In Coffey v. Commissioner, No. 18-3256, the Eighth Circuit Court of Appeals reversed the decision of the U.S. Tax Court that the IRS’s determinations were barred by the statute of limitations on assessment.
Taxpayers owned a profitable publishing enterprise that ostensibly relocated to the USVI, and Judith Coffey claimed to be a USVI resident thereafter.
The couple filed joint tax returns with the Virgin Islands Bureau of Internal Revenue (VIBIR), but not with the IRS.
In an opinion with a concurring and dissenting set of judges, the Tax Court held that the deficiency notices were time-barred because the pages that the VIBIR sent to the IRS constituted filed “returns” that started the limitations period.

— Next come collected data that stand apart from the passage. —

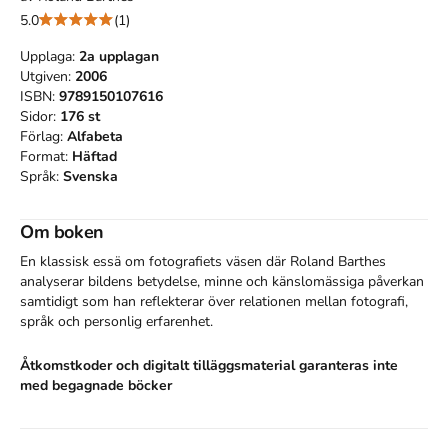
5.0
(1)
Upplaga:
2a
upplagan
Utgiven:
2006
ISBN:
9789150107616
Sidor:
176
st
Förlag:
Alfabeta
Format:
Häftad
Språk:
Svenska
Om boken
En klassisk essä om fotografiets väsen där Roland Barthes 
analyserar bildens betydelse, minne och känslomässiga påverkan 
samtidigt som han reflekterar över relationen mellan fotografi, 
språk och personlig erfarenhet.
Åtkomstkoder och digitalt tilläggsmaterial garanteras inte
med begagnade böcker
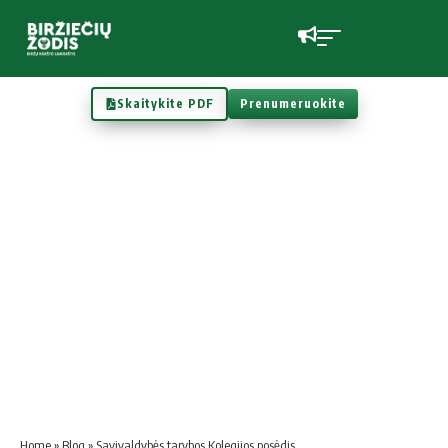
Skaitykite PDF
Prenumeruokite
Home
»
Blog
»
Savivaldybės tarybos Kolegijos posėdis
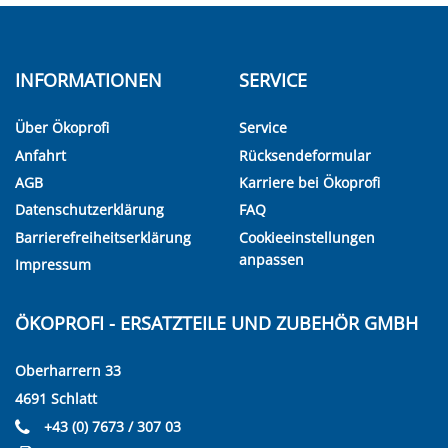
INFORMATIONEN
SERVICE
Über Ökoprofi
Service
Anfahrt
Rücksendeformular
AGB
Karriere bei Ökoprofi
Datenschutzerklärung
FAQ
Barrierefreiheitserklärung
Cookieeinstellungen
anpassen
Impressum
ÖKOPROFI - ERSATZTEILE UND ZUBEHÖR GMBH
Oberharrern 33
4691 Schlatt
+43 (0) 7673 / 307 03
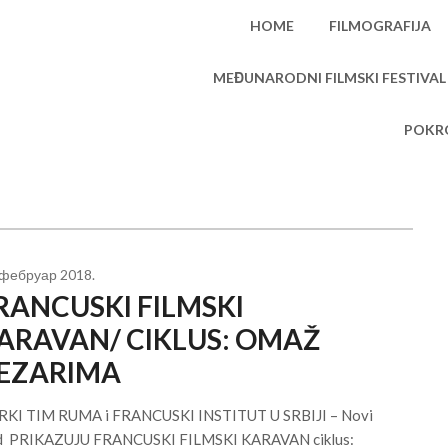
HOME
FILMOGRAFIJA
MEĐUNARODNI FILMSKI FESTIVAL
POKRO
 фебруар 2018.
RANCUSKI FILMSKI
ARAVAN/ CIKLUS: OMAŽ
EZARIMA
KI TIM RUMA i FRANCUSKI INSTITUT U SRBIJI – Novi
 PRIKAZUJU FRANCUSKI FILMSKI KARAVAN ciklus:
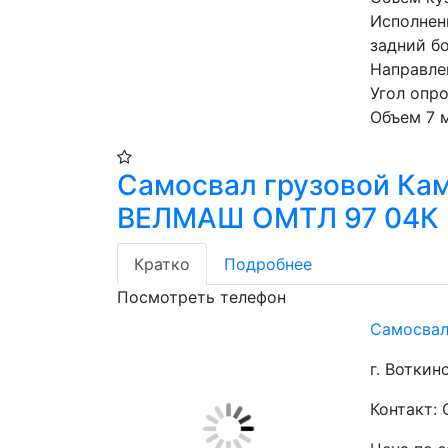
Исполнени
задний б
Направле
Угол опр
Объем 7 
Самосвал грузовой Ка
ВЕЛМАШ ОМТЛ 97 04К
Кратко
Подробнее
Посмотреть телефон
Самосвал
г. Воткин
Контакт:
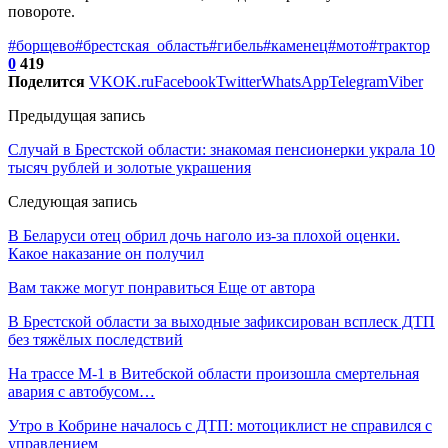
повороте.
#борщево
#брестская_область
#гибель
#каменец
#мото
#трактор
0
419
Поделится
VK
OK.ru
Facebook
Twitter
WhatsApp
Telegram
Viber
Предыдущая запись
Случай в Брестской области: знакомая пенсионерки украла 10
тысяч рублей и золотые украшения
Следующая запись
В Беларуси отец обрил дочь наголо из-за плохой оценки.
Какое наказание он получил
Вам также могут понравиться
Еще от автора
В Брестской области за выходные зафиксирован всплеск ДТП
без тяжёлых последствий
На трассе М-1 в Витебской области произошла смертельная
авария с автобусом…
Утро в Кобрине началось с ДТП: мотоциклист не справился с
управлением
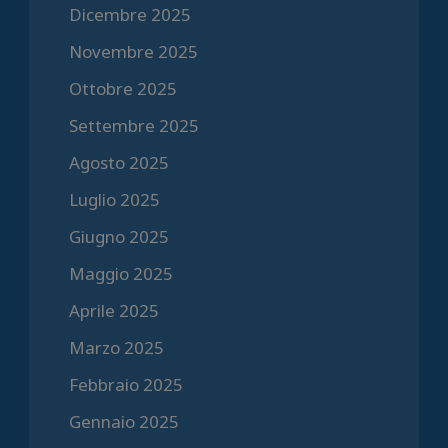
Dicembre 2025
Novembre 2025
Ottobre 2025
Settembre 2025
Agosto 2025
Luglio 2025
Giugno 2025
Maggio 2025
Aprile 2025
Marzo 2025
Febbraio 2025
Gennaio 2025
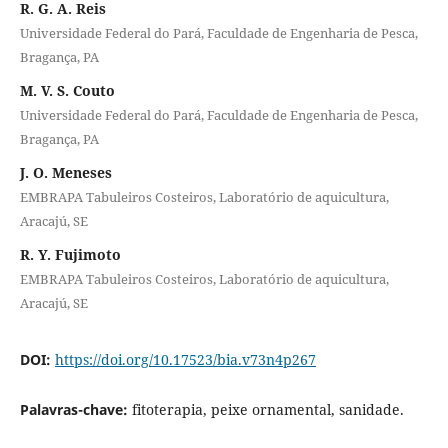
R. G. A. Reis
Universidade Federal do Pará, Faculdade de Engenharia de Pesca,
Bragança, PA
M. V. S. Couto
Universidade Federal do Pará, Faculdade de Engenharia de Pesca,
Bragança, PA
J. O. Meneses
EMBRAPA Tabuleiros Costeiros, Laboratório de aquicultura,
Aracajú, SE
R. Y. Fujimoto
EMBRAPA Tabuleiros Costeiros, Laboratório de aquicultura,
Aracajú, SE
DOI:
https://doi.org/10.17523/bia.v73n4p267
Palavras-chave:
fitoterapia, peixe ornamental, sanidade.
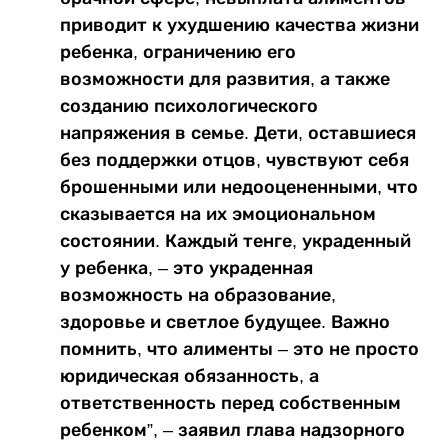
приводит к ухудшению качества жизни
ребенка, ограничению его
возможности для развития, а также
созданию психологического
напряжения в семье. Дети, оставшиеся
без поддержки отцов, чувствуют себя
брошенными или недооцененными, что
сказывается на их эмоциональном
состоянии. Каждый тенге, украденный
у ребенка, – это украденная
возможность на образование,
здоровье и светлое будущее. Важно
помнить, что алименты – это не просто
юридическая обязанность, а
ответственность перед собственным
ребенком”, – заявил глава надзорного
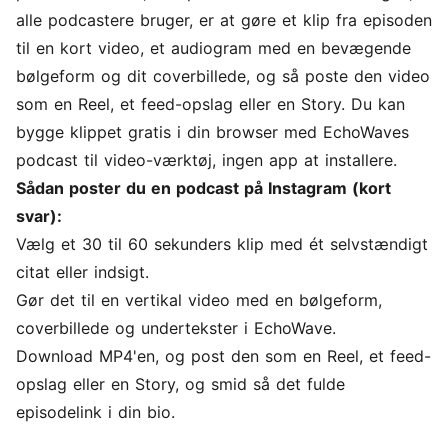
alle podcastere bruger, er at gøre et klip fra episoden
til en kort video, et audiogram med en bevægende
bølgeform
og dit coverbillede, og så poste den video
som en Reel, et feed-opslag eller en Story. Du kan
bygge klippet gratis i din browser med EchoWaves
podcast til video-værktøj
, ingen app at installere.
Sådan poster du en podcast på Instagram (kort
svar):
Vælg et 30 til 60 sekunders klip med ét selvstændigt
citat eller indsigt.
Gør det til en vertikal video med en bølgeform,
coverbillede og undertekster i EchoWave.
Download MP4'en, og post den som en Reel, et feed-
opslag eller en Story, og smid så det fulde
episodelink i din bio.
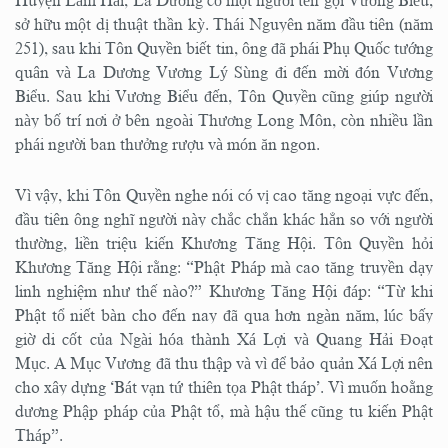
Huyện Lâm Hải, La Dương có một người tên gọi Vương Biểu,
sở hữu một dị thuật thần kỳ. Thái Nguyên năm đầu tiên (năm
251), sau khi Tôn Quyền biết tin, ông đã phái Phụ Quốc tướng
quân và La Dương Vương Lý Sùng đi đến mời đón Vương
Biểu. Sau khi Vương Biểu đến, Tôn Quyền cũng giúp người
này bố trí nơi ở bên ngoài Thương Long Môn, còn nhiều lần
phái người ban thưởng rượu và món ăn ngon.
Vì vậy, khi Tôn Quyền nghe nói có vị cao tăng ngoại vực đến,
đầu tiên ông nghĩ người này chắc chắn khác hẳn so với người
thường, liền triệu kiến Khương Tăng Hội. Tôn Quyền hỏi
Khương Tăng Hội rằng: “Phật Pháp mà cao tăng truyền dạy
linh nghiệm như thế nào?” Khương Tăng Hội đáp: “Từ khi
Phật tổ niết bàn cho đến nay đã qua hơn ngàn năm, lúc bấy
giờ di cốt của Ngài hóa thành Xá Lợi và Quang Hải Đoạt
Mục. A Mục Vương đã thu thập và vì để bảo quản Xá Lợi nên
cho xây dựng ‘Bát vạn tứ thiên tọa Phật tháp’. Vì muốn hoằng
dương Phập pháp của Phật tổ, mà hậu thế cũng tu kiến Phật
Tháp”.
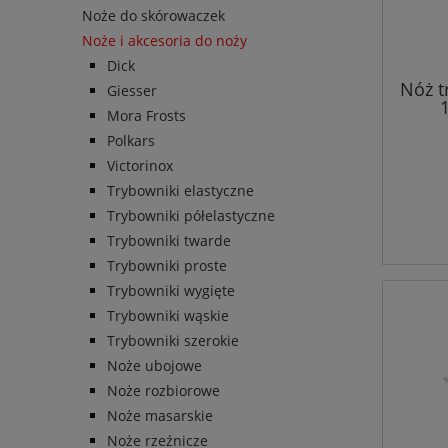
Noże do skórowaczek
Noże i akcesoria do noży
Dick
Nóż t
Giesser
Mora Frosts
Polkars
Victorinox
Trybowniki elastyczne
Trybowniki półelastyczne
Trybowniki twarde
Trybowniki proste
Trybowniki wygięte
Trybowniki wąskie
Trybowniki szerokie
Noże ubojowe
Noże rozbiorowe
Noże masarskie
Noże rzeźnicze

The Eighth Circuit reversed the Tax Court and confirmed the long-standing principle that the statute of limitations begins only when a return is filed.
Because the taxpayers did not comply with the requirements to file returns with the IRS, the statute of limitations never began to run.
Although the Eighth Circuit’s opinion is focused on the statute of limitations issue, the Tax Division and the IRS will use all available legal processes to challenge improper attempts to avoid or evade U.S. income tax by unlawfully misrepresenting a taxpayer’s residence, regardless of where such residence is claimed. See e.g., IRS Notice 2004-45.